Within ADF Faces we take much goodness and added value for granted. One such feature came to my attention just the other day. Had you noticed that when you have several errors outstanding on the screen the framework gives you a hyperlink to set focus to that field? See the error on commissionPct below and the hyperlink that you could click to move focus to it in the screen:
So that's neat and I must confess that although I must have stared this one in the face hundreds of times I never really groked how cool that was.
Anyway, as is usual, this was not just a random act of attention on my part but rather considering a couple of different user cases which both boiled down to the basic question. Can we extend these error dialogs in some way to show more detail or carry out some other action in response to the error? So that's what I wanted to work through in this article, because the answer is (of course) yes!
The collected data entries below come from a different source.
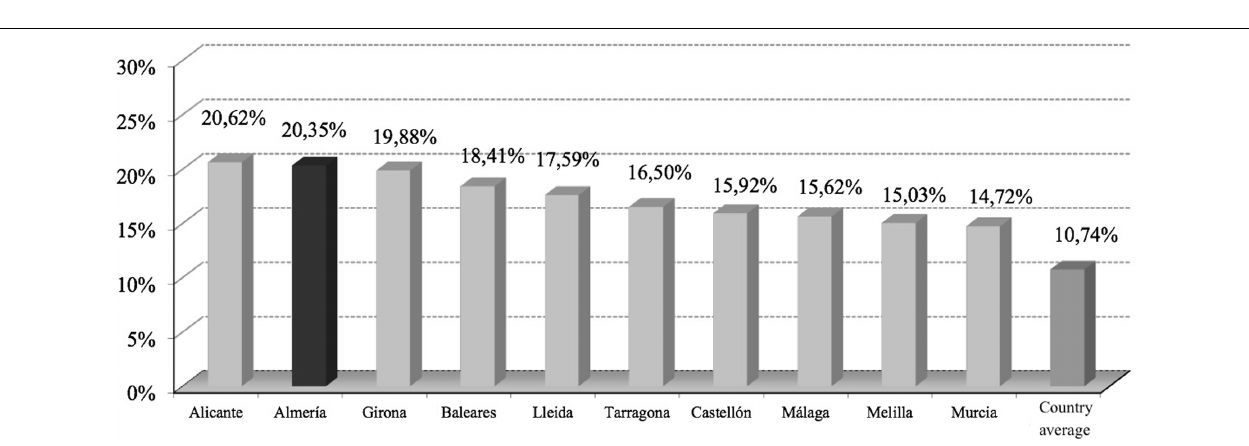
FIGURE 1 | Evolution of the population: Spaniards and foreigners (1998–2015). Source : INE.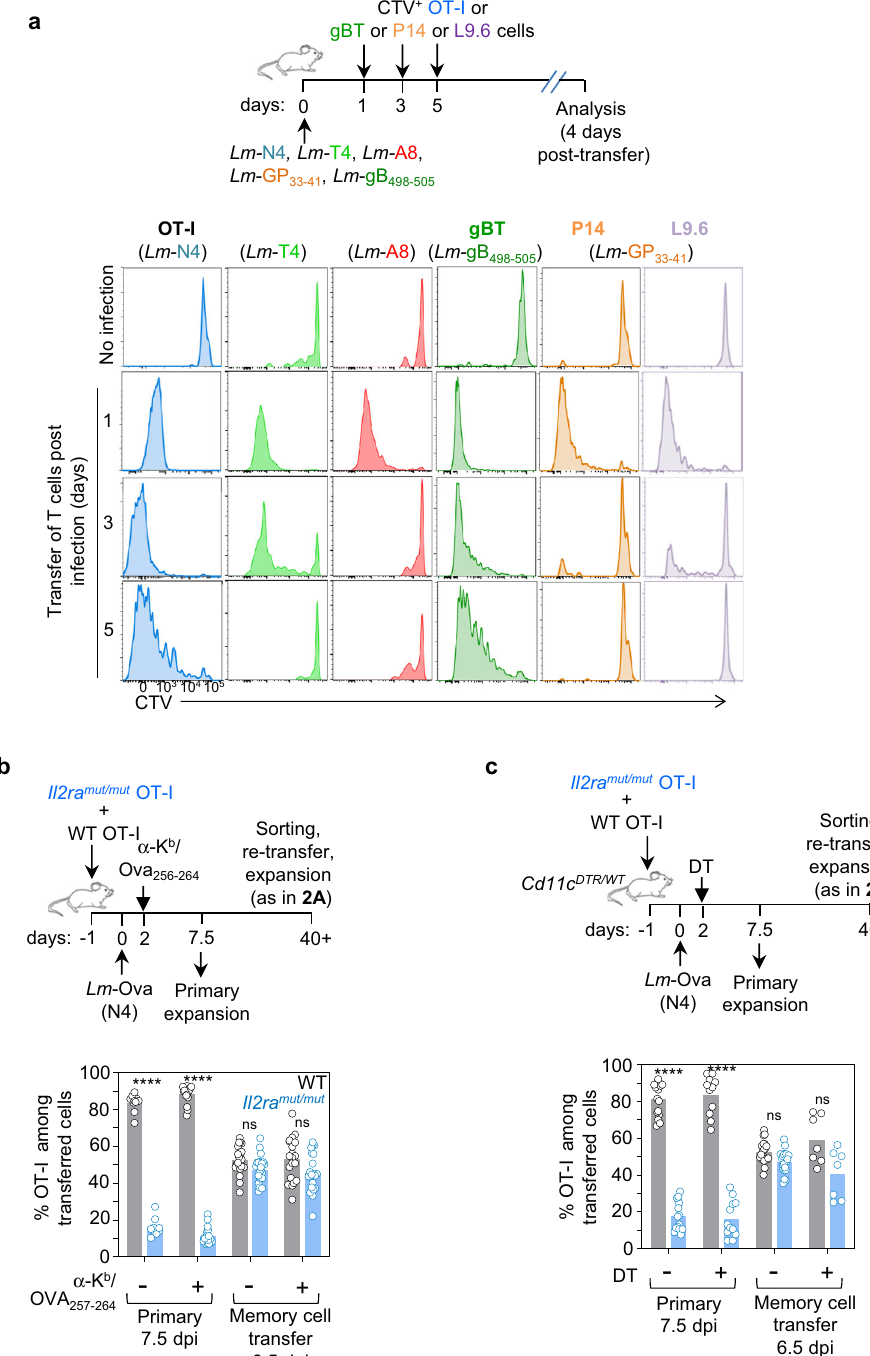
Fig. 4 The duration of cognate antigen presentation and the formation of functional memory CD8 + T cells are uncoupled. a WT mice were infected with indicated Lm strains. At speci fi ed times, OT-I, gBT, P14 or L9.6 cells were labeled ex vivo with CTV and adoptively transferred to previously infected hosts. Spleen cells were stained for FACS analysis 4 days later. Representative FACS histograms show the dilution of CTV staining in transferred T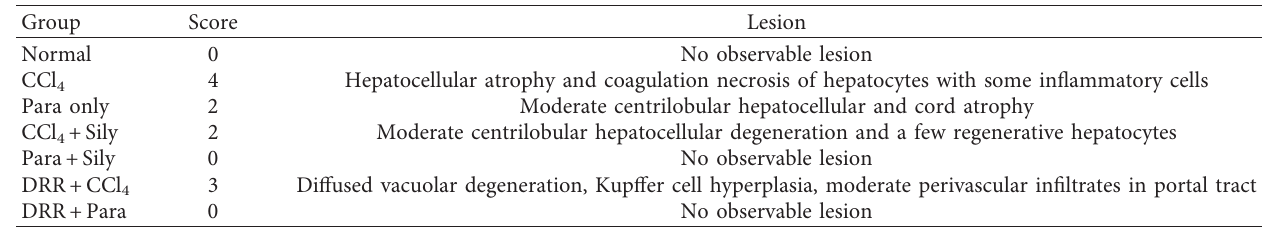
Figure 3: Photomicrographs showing liver of rats. (a) Normal-the hepatocytes are normal morphologically and arranged in cords around blood vessels except that the limiting plate appears shrunken, (b) CCl 4 only-centrilobular coagulation necrosis of hepatocytes, (c) CCl 4 +Sily-moderate centrilobular hepatocellular vascular degeneration, restricted more to the zone 3 hepatocytes and a few regenerative hepatocytes, (d) CCl 4 + DRR-diffuse hepatocellular atrophy, spotty hepatocellular necrosis, Kupffer cell hyperplasia, and moderate perivascular infiltrates in the portal tract, (e) Para only: Moderate centrilobular hepatocellular and cord atrophy, (f) Para+Sily: normal (no observable lesion), and (g) Para+DRR: LIVER- normal (no observable lesion). Table 4: Scoring of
How to make the Messages Interactive?
So let's take a look at how to do this. The clue is in the documentation for the tag which casually mentions that you can include HTML into your Faces messages or message detail. and one of the examples is the embedding of an anchor tag to embed a hyperlink - something that could indeed be useful in a message. So it occurred to me that this hyperlink provided the opportunity for an actionable gesture that the user could make to do stuff within the actual application as well as jump off to another one. However, it's not all plain sailing, you can't just embed any old HTML markup into the messages (I did try!) So no embedding of buttons, and even for an <a> tag you can't wire in JavaScript with an onClick=, that all get stripped out.
However, with a carefully shaped href attribute you can call JavaScript. So for example I've crafted the following message detail string:
<html>Detail for errror <a href=javascript:errorDetailCallback('it1','d1');>here</a></html>
This renders the word "here" as a link in the message and then when the user clicks on that it calls a JavaScript errorDetailCallback() with a couple of arguments. This function is included in a script linked onto the page using a standard <af:resource> tag.
The script itself could do anything. In my sample I'm actually making it call back to the server (via an <af:serverListener> defined in the document. Here's the JavaScript function:
function errorDetailCallback(errorContext, documentComponentId){ var callbackComponent = AdfPage.PAGE.findComponentByAbsoluteId(documentComponentId); if (callbackComponent != null) { var serverEvent = new AdfCustomEvent(callbackComponent, "errorDetailEvent", {detailKey : errorContext}, true); serverEvent.queue(true); } else{ AdfLogger.LOGGER.severe("errorDetailCallback: Error unable to locate document component: " + documentComponentId); } }
The custom event is wired into the server via the <af:serverListener> tag:
<af:serverListener type="errorDetailEvent" method="#{indexPageBB.errorDrilldownHandler}"/>
The server side method (errorDrilldownHandler()) in my case gets the custom event and then shows a popup in response:
public void errorDrilldownHandler(ClientEvent clientEvent) { Map params = clientEvent.getParameters(); String detailKey = (String)params.get("detailKey"); if (detailKey != null && _errorDetail.containsKey(detailKey)){ _lastErrorKey = detailKey; } else{ _lastErrorKey = "UNKNOWN"; } //Now do what you want. In this case show a popup with a detail message RichPopup.PopupHints hints = new RichPopup.PopupHints(); getDetailPopup().show(hints); }
Note that in the above case, the _lastErrorKey is simply a variable which is used by the getter that populates the text in the popup, it's used as a key into a Map with some further message details in it. However, what you do in this callback routine is of course up to you.